A modern definition of premature ejaculation is that he comes before either you or he want him to, regardless of how long the exact time is.
But there’s a difference between a man who always comes within a minute, and one who lasts longer, but still not long enough for you to reach orgasm.
How do you tell your boyfriend he comes too quickly?
Complaining, teasing or insulting him isn’t going to inspire him to take action. But neither is silence.
Only you really know your own relationship, your partner and yourself. There are no magic words which will fit every situation.
But one thing is for sure – talking to him about the problem is the key to instigating change.
The reasons why communication is important
First of all, let’s look at the reasons why communication is essential if you want your partner to improve his sexual stamina:
- He needs to be willing to try different techniques and/or treatments. If he doesn’t accept the situation, the problem probably won’t go away on its own.
- He might need to practice some techniques alone. Some methods for developing control need him to dedicate time to perfecting them.
- You can’t secretly attack his penis with a numbing spray – he needs to agree to use it.
- Anxiety can play a role. And one of the best ways to reduce that is if he feels you’re working together to have better sex, with no judgment or pressure.
Picking the moment and having some ideas at the ready
If you already have a good level of communication, things should be easier. If you never talk about sex, now is the time to start, even if it feels uncomfortable at first.
Whatever the case, there may be no easy way of saying it that doesn’t hurt his feelings. But there are things you can do to limit his embarrassment:
- Find a moment when you’re both relaxed and feeling connected.
- If you tell him you want to do something to help him last longer, have some ideas at the ready.

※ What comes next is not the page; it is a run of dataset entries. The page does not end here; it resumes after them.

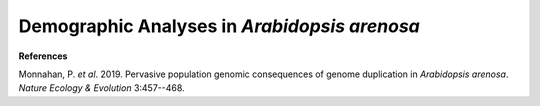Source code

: .. _ArenosaDemog:

Demographic Analyses in *Arabidopsis arenosa*
=============================================

.. code-block:: python
  :linenos:

  #!/usr/bin/env python3

  """ Code for file run_arenosa_demog.py """
  import dadi
  import numpy as np
  from glob import glob

  if __name__ == "__main__":
    vcf_dicts = [dadi.Misc.make_data_dict_vcf(f) for f in glob("*.vcf")]
    spectra   = [dadi.Spectrum.from_data_dict(dd) for dd in vcf_dicts]
    fs        = spectra[0]
    for s in range(1,len(spectra)):
        fs += spectra[s]

**References**

Monnahan, P. *et al*. 2019. Pervasive population genomic consequences of genome duplication in *Arabidopsis arenosa*.
*Nature Ecology & Evolution* 3:457--468.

- Frame it as a fun thing to work on together. See it as a challenge to have an even better sex life.
- Be honest about how you feel, but also tell him how much you love, like, fancy, respect or care for him. He may feel bad or relieved when you bring it up, but remember to make him feel wanted.
It’s up to you to work out how to talk to him, just remember to try and talk in a way that doesn’t come across as judgmental, blaming or critical.
It’s about making him feel wanted, and at the same time that you’re a team who can work together to have the best possible sex.
With some calm, loving words, you can reduce the chance of him feeling bad. And increase the chance he’ll both listen to you and agree to work on it with you.